Die Überraschung stand einem jeden der Wächter ins Gesicht geschrieben. „Nein, hier sind sie nicht vorbeigekommen", erwiderte der Kommandant Rimsdals, die grauen Augen von deutlicher Sorge geprägt. „Es tut mir leid um eure Verluste und natürlich werden wir euch nach Kräften unterstützen, aber zunächst müssen wir nach einigen vermissten Fischern fahnden."

Agnar horchte ob dieser Information sichtlich auf, doch Brenna kam ihm zuvor. „Vermisste Fischer?", platzte es aufgeregt aus ihr hinaus. „Meint ihr nicht, dass es da einen Zusammenhang geben könnte?"

Plötzlich ruhten die Blicke aller auf ihr, die meisten von Zweifel und einem Hauch Belustigung erfüllt. „Lass mal gut sein, Kleine", schmunzelte der Hauptmann Rimsdals. „Wir machen das schon."

Augenblicklich sah Brenna rot. „Ihr macht das schon?", fuhr sie ihr Gegenüber an. „Wie dumm bist du eigentlich? Seeräuber passieren den Fjord und einige eurer Fischer kommen nicht zurück – das muss wohl selbst der einfältigste Dorschkopf begreifen!"

Ihre Worte wischten sämtliches dümmliche Grinsen hinfort.
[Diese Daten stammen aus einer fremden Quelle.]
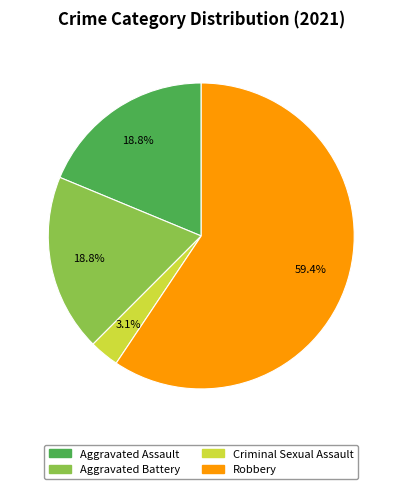

True or false: Robbery accounts for 59% of the total.

True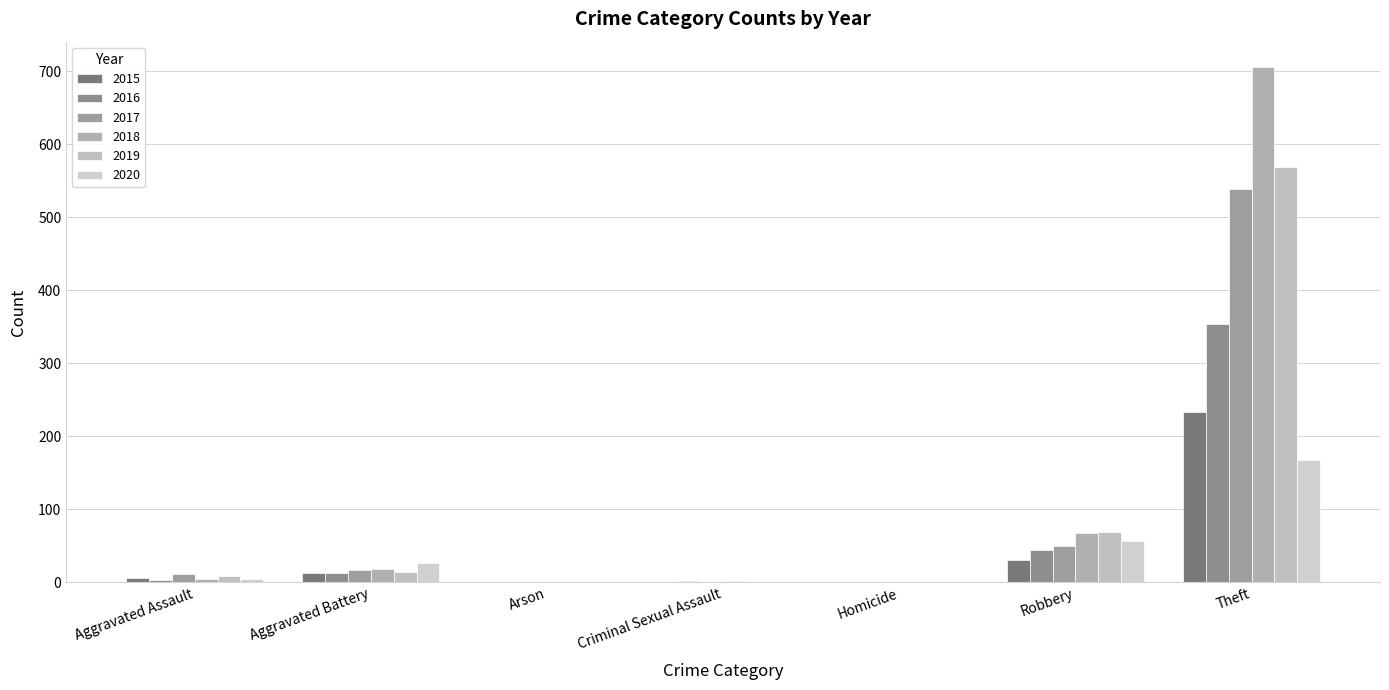

At which label is 2015 closest to 116?

Robbery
Offener Zorn stand nun in des Kommandanten Augen geschrieben, leise Röte bahnte sich ihren Weg durch die von einem ausladenden, rotblonden Bart gezierten Wangen.

„Was fällt dir ein?", polterte er, ein stattlicher Mann von etwa vierzig Wintern.
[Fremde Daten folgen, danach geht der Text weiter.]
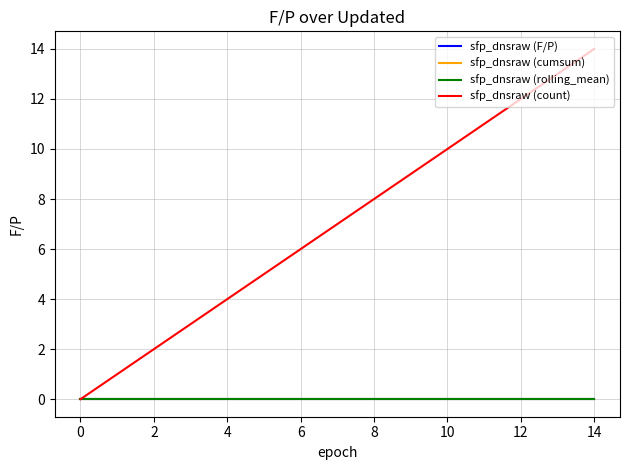

Does the chart display data point markers on the line(s)?

No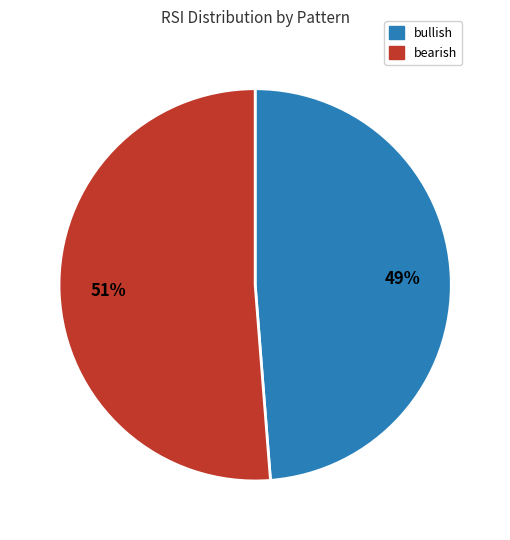

Is there a majority slice in this chart?

Yes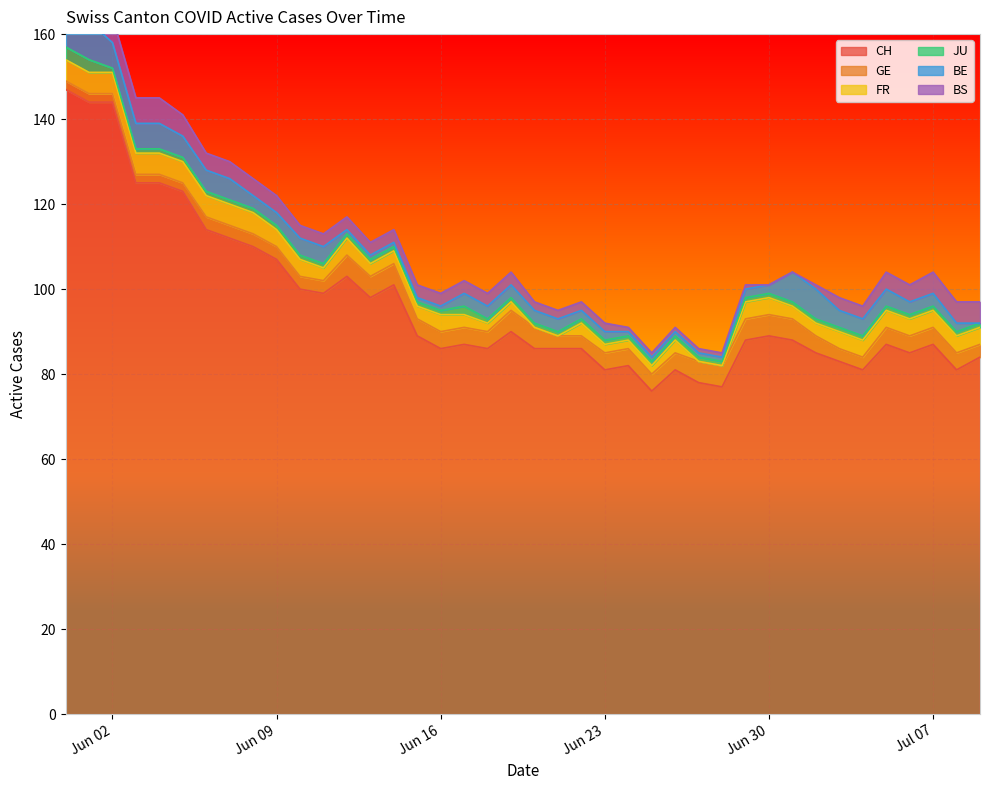

What is the sum of all GE values?

147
„Stört es dich, dass sie die Wahrheit spricht, oder liegt es daran, dass sie keine der Unseren ist?", mischte sich unerwartet Agnar mit ein und trat einen Schritt vor. „Ich bin sicher, dass Brenna nicht darauf aus war, dich und deine Männer zu beleidigen. Aber ihre durchaus kluge Einschätzung der Lage derart abfällig abzutun, steht einem Wächter nicht!"

Die kräftigen Arme vor der Brust verschränkt starrte Agnar sein Gegenüber deutlich herausfordernd an. Brenna, der die Situation zunehmend unangenehmer wurde, hätte sich am liebsten hinter ihm versteckt, doch das ließ ihr noch lang nicht versiegter Ärger nicht zu.

Hoch aufgerichtet hielt sie den Blicken der Wächter stand, die sich nach Agnars Worten jedoch allmählich auf ihn konzentrierten.

„Also gut, vergessen wir das", schnaufte der Kommandant Rimsdals. „Kommt, lasst uns die Lage besprechen, und dies besser rasch."